--- WHAT THIS EXERCISE ASKS ---
1 - In the reply about the parallel apply worker patch, rewrite the paragraph that begins "Having a README sounds like a good idea" as a short bulleted list, keeping its main points.
2 - Answer these questions from the reply about the parallel apply worker patch:
(a) According to the reviewer, how many callers do parallel_apply_setup_worker() and parallel_apply_setup_dsm() have?
(b) Which file does the reviewer propose as a better home for defGetStreamingMode()?
(c) Where were comments about the design added for now?
3 - Pick up the reply about the parallel apply worker patch where it stops and continue it.

=== TEXT SEGMENT ===

Thanks for the comments.

> We have the following three similar name functions regarding to
> starting a new parallel apply worker:
>
> parallel_apply_start_worker()
> parallel_apply_setup_worker()
> parallel_apply_setup_dsm()
>
> It seems to me that we can somewhat merge them since
> parallel_apply_setup_worker() and parallel_apply_setup_dsm() have only
> one caller.

Since these functions are doing different tasks(external function, Launch, DSM), so I
personally feel it's OK to split them. But if others also feel it's unnecessary I will
merge them.

> ---
> +/*
> + * Extract the streaming mode value from a DefElem. This is like
> + * defGetBoolean() but also accepts the special value of "parallel".
> + */
> +char
> +defGetStreamingMode(DefElem *def)
>
> It's a bit unnatural to have this function in define.c since other
> functions in this file for primitive data types. How about having it
> in subscription.c?

Changed.

> ---
> /*
> * Exit if any parameter that affects the remote connection
> was changed.
> - * The launcher will start a new worker.
> + * The launcher will start a new worker, but note that the
> parallel apply
> + * worker may or may not restart depending on the value of
> the streaming
> + * option and whether there will be a streaming transaction.
>
> In which case does the parallel apply worker don't restart even if the
> streaming option has been changed?
>
> ---
> I think we should explain somewhere the idea of using locks for
> synchronization between leader and worker. Maybe can we do that with
> sample workload in new README file?

Having a README sounds like a good idea. I think not only the lock design, we might
need to also move some other existing design comments atop worker.c into that. So, maybe
better do that as a separate patch ? For now, I added comments atop applyparallelworker.c.

> ---
> in parallel_apply_send_data():
>
> + result = shm_mq_send(winfo->mq_handle, nbytes, data,
> true, true);
> +
> + if (result == SHM_MQ_SUCCESS)
> + break;
> + else if (result == SHM_MQ_DETACHED)

=== EXTRACTED RECORDS ===

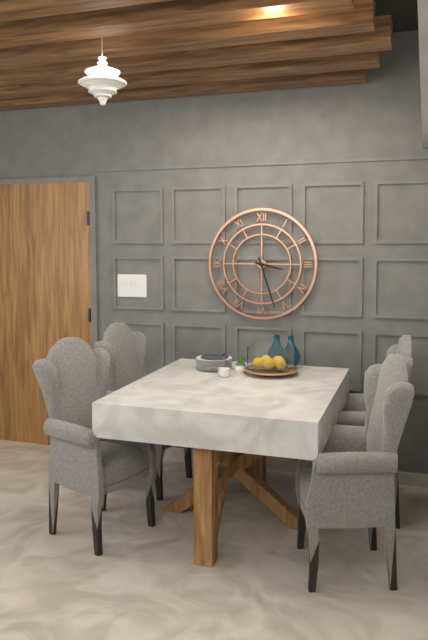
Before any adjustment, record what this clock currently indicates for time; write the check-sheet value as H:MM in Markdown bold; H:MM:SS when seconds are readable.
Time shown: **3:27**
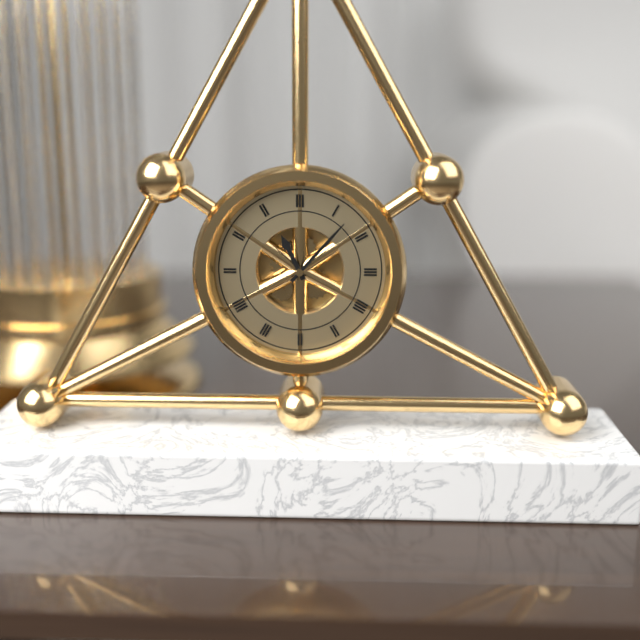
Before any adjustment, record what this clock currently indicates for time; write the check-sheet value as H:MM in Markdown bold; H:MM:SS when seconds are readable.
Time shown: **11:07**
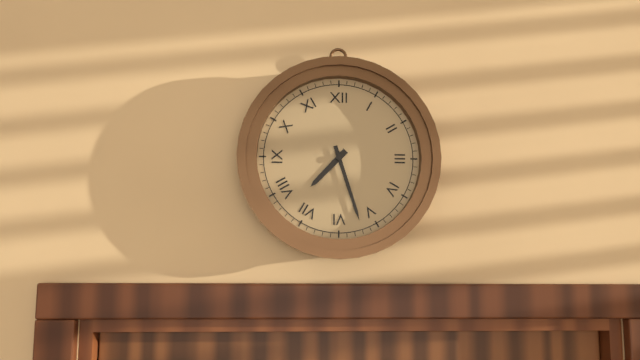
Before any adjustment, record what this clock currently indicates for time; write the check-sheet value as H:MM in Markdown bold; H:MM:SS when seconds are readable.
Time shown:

===

--- EXERCISE RESPONSES ---
1 -
- A README is a good idea.
- Besides the lock design, some existing design comments at the top of worker.c may also need to move into it.
- That may be better done as a separate patch.
- For now, comments were added at the top of applyparallelworker.c.

2 -
(a) One caller each.
(b) subscription.c.
(c) At the top of applyparallelworker.c.

3 -
> + ereport(ERROR,
> +
> (errcode(ERRCODE_OBJECT_NOT_IN_PREREQUISITE_STATE),
> + errmsg("could not send data
> to shared-memory queue")))
> +
> + Assert(result == SHM_MQ_WOULD_BLOCK);
> +
> + if (++retry >= CHANGES_THRESHOLD)
> + {
> + MemoryContext oldcontext;
> + StringInfoData msg;
> + TimestampTz now = GetCurrentTimestamp();
> +
> + if (startTime == 0)
> + startTime = now;
> +
> + if (!TimestampDifferenceExceeds(startTime,
> now, SHM_SEND_TIMEOUT_MS))
> + continue;
>
> IIUC since the parallel worker retries to send data without waits the
> 'retry' will get larger than CHANGES_THRESHOLD in a very short time.
> But the worker waits at least for SHM_SEND_TIMEOUT_MS to spool data
> regardless of 'retry' count. Don't we need to nap somewhat and why do
> we need CHANGES_THRESHOLD?

Oh, I intended to only check for timeout after continuously retrying XX times to
reduce the cost of getting the system time and calculating the time difference.
I added some comments in the code.

> ---
> +/*
> + * Wait until the parallel apply worker's xact_state flag becomes
> + * the same as in_xact.
> + */
> +static void
> +parallel_apply_wait_for_in_xact(ParallelApplyWorkerShared *wshared,
> +
> ParallelTransState xact_state)
> +{
> + for (;;)
> + {
> + /* Stop if the flag becomes the same as in_xact. */
>
> What do you mean by 'in_xact' here?

Changed.

> ---
> I got the error "ERROR: invalid logical replication message type ""
> with the following scenario:
>
> 1. Stop the PA by sending SIGSTOP signal.
> 2. Stream a large transaction so that the LA spools changes to the file for PA.
> 3. Resume the PA by sending SIGCONT signal.
> 4. Stream another large transaction.
>
> ---
> * On publisher (with logical_decoding_work_mem = 64kB)
> begin;
> insert into t select generate_series(1, 1000);
> rollback;
> begin;
> insert into t select generate_series(1, 1000);
> rollback;
>
> I got the following error:
>
> ERROR: hash table corrupted
> CONTEXT: processing remote data for replication origin "pg_16393"
> during message type "STREAM START" in transaction 734

Thanks! I think I have fixed them in the new version.

> ---
> IIUC the changes for worker.c in 0001 patch includes both changes:
>
> 1. apply worker takes action based on the apply_action returned by
> get_transaction_apply_action() per message (or streamed chunk).
> 2. apply worker supports handling parallel apply workers.
>
> It seems to me that (1) is a rather refactoring patch, so probably we
> can do that in a separate patch so that we can make the patches
> smaller.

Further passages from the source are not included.